Come Thursday afternoon, Madam General will load her Lincoln Town Car with the glorious bird, pans of cornbread dressing, pole beans fresh from the farmer’s market, and homemade chocolate layer cake and fudge pie. She’ll drive her 85-year-old self to the woods. She’s one tough old bird and I salute her.

Walking My Path

My new motto is: write first, blog later. I’m not gifted enough to do both, that’s become abundantly clear!

And so, as of today, this space will be a placeholder for what I hope will one day become an author site.

I’ve been lucky enough to find my path. Now I’ve got to go walk it. I wish you all happiness and success in yours.

Thanks for encouraging me — you all are the best.

Planting Day at Longleaf


My heart is indurated, my head obdurate. The broken ground, here, friable. I kneel and smell its fragrance, nurturing as good bread warm from a mindful oven.

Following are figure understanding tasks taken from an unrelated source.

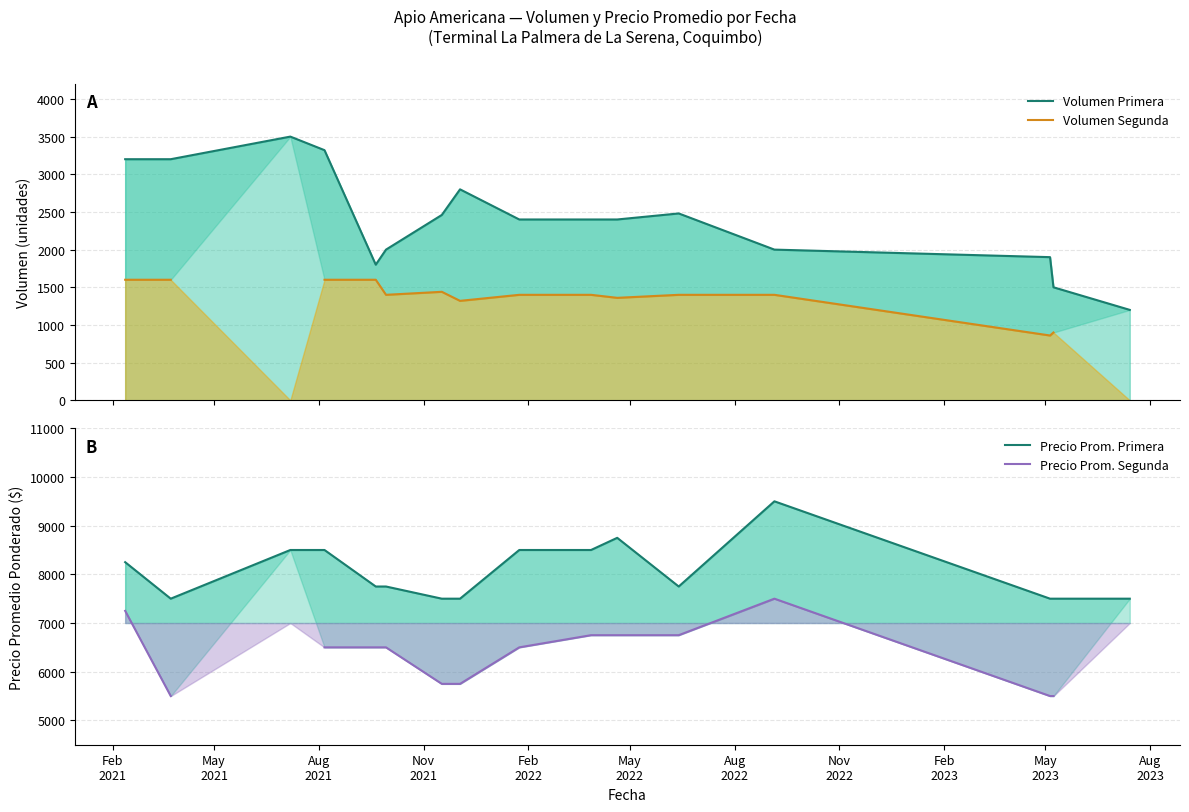

True or false: Precio Prom. Segunda and Volumen Primera cross at least once.

False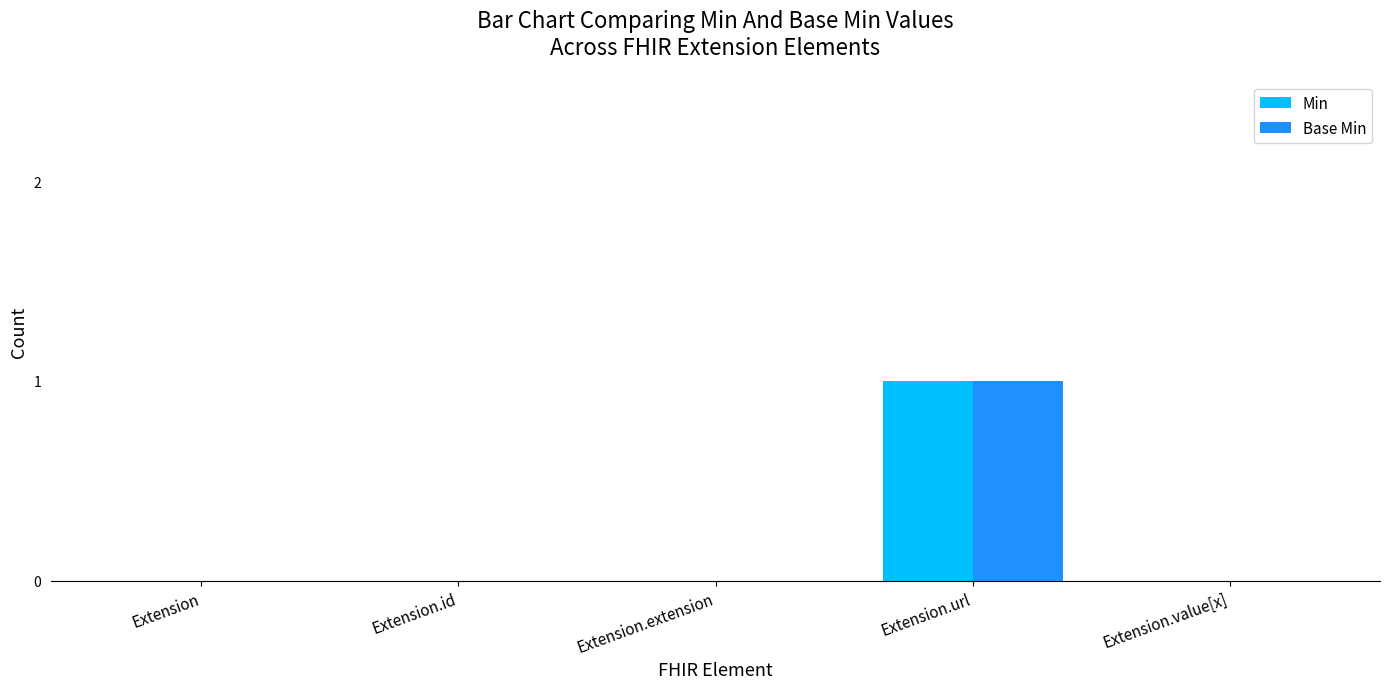

At which category is the sum across all series the highest?

Extension.url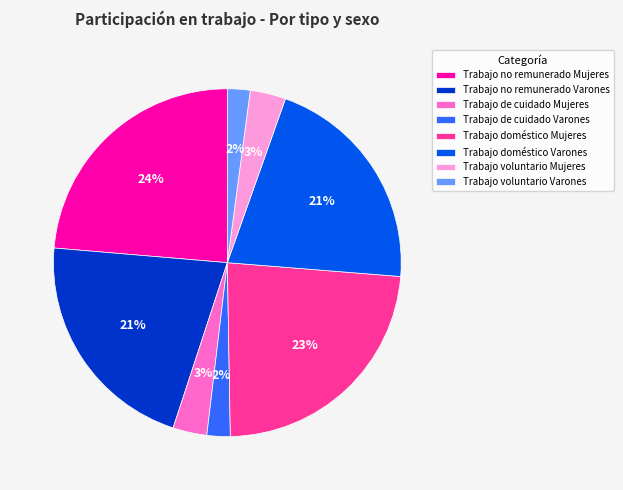

Is there any slice that represents more than half of the pie?

No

The green grass, which I mow all summer on a small John Deere lawn tractor, encroaches a little more each year and the strip sown in a wheat, oats and rye mixture for the deer has narrowed. The deer nibble the grass, too, so I’m not sure they mind. Besides, they make their circuits to two other fields grown just for them. Once there were six, but as Harold has grown more frail and Buck’s bred in his bones fire for hunting has self-extinguished, the only reason for planting even two food plots now is nostalgia and the imperative of the season.


Harold has been in and out of the hospital twice in recent weeks. His son (far left) helped plant this year’s fields. Buck is in it now for the friendship, the symbolism, the memories., and the beauty of the moment.

Our twenty-year-old granddaughter, Andie, spent Tuesday night with us, then she and I took mugs of French Roast coffee hot as fire and drove the old black pick-up truck to Sunshine Hill for the seed while Buck, Harold and Huey prepared and fertilized the ground. Andie and I saw fields nearly white for harvest up near Molino, where cotton has returned. When she and I returned, we drove to the fields and slung fifty pound sacks to the ground or slid them to the tailgate for pickup. I got distracted listening to Harold’s stories and stood in a bed of ants. Andie saw them marching double-time up my calves and alerted me. They bit in unison when I jumped, ran, and tore off my jogging shoes and socks. No damage done, just a few red bites on my feet, legs and fingers. They were a mild tribe.  Andie focused and refocused the camera in her mind, I could see her do this, and I know this is a day she shall never forget. She saw her granddad and me in a surprising venue, away from our desks, the hearth, the kitchen and the dining table.

A farmer’s rain came yesterday as if we had ordered it from a menu to tamp down the soil and swell the seeds.

The fields were prepared. The seeds were planted. And the rains came.